Freedom House Ambulance Service (99% invisible)
For those in the developed world, emergency response numbers like 911 are such a given that it’s hard to imagine that most of the world doesn’t have such services. This podcast walks us through the evolution of the paramedical profession from its origins not-so-long ago in Pittsburgh during the 1960s-70s to its indispensable role in present-day medical practices.

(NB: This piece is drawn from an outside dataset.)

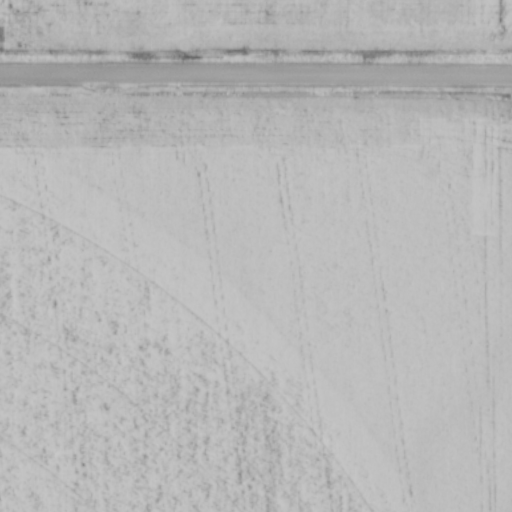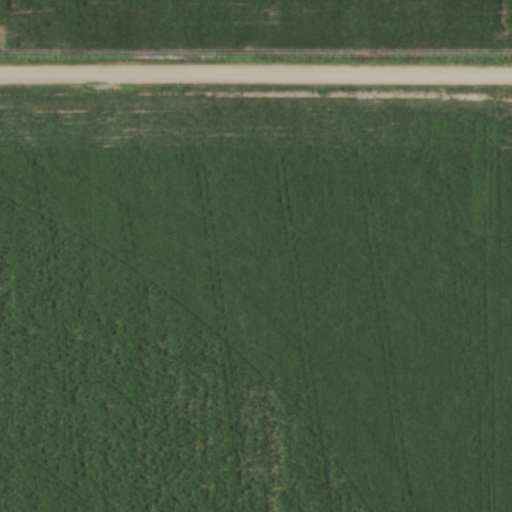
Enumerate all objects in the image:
crop: (259, 21)
road: (256, 75)
crop: (255, 310)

The Old-fashioned House Call is Back - and Investors Love it
COVID-19 has pushed healthcare to remote appointments and has brought back with it a favourite old practice: the house call. This time the practice comes together with modern telemedicine platforms, right within many investors’ radars. Listen to this Business Wars Daily podcast for more.
We can’t end this journal addressing healthcare without mentioning the Bill and Melinda Gates Foundation who, through their work on global public health, has been instrumental during this pandemic. They have a treasure-trove of resources on healthcare including short videos that have fed our curiosity and are helping us achieve our 2020 resolution of becoming armchair experts on epidemics. Favourite ones include: ‘You should appreciate germs’, ‘Breathing new hope into Africa’s fight against COVID-19’ and ‘Polio Vaccinators.’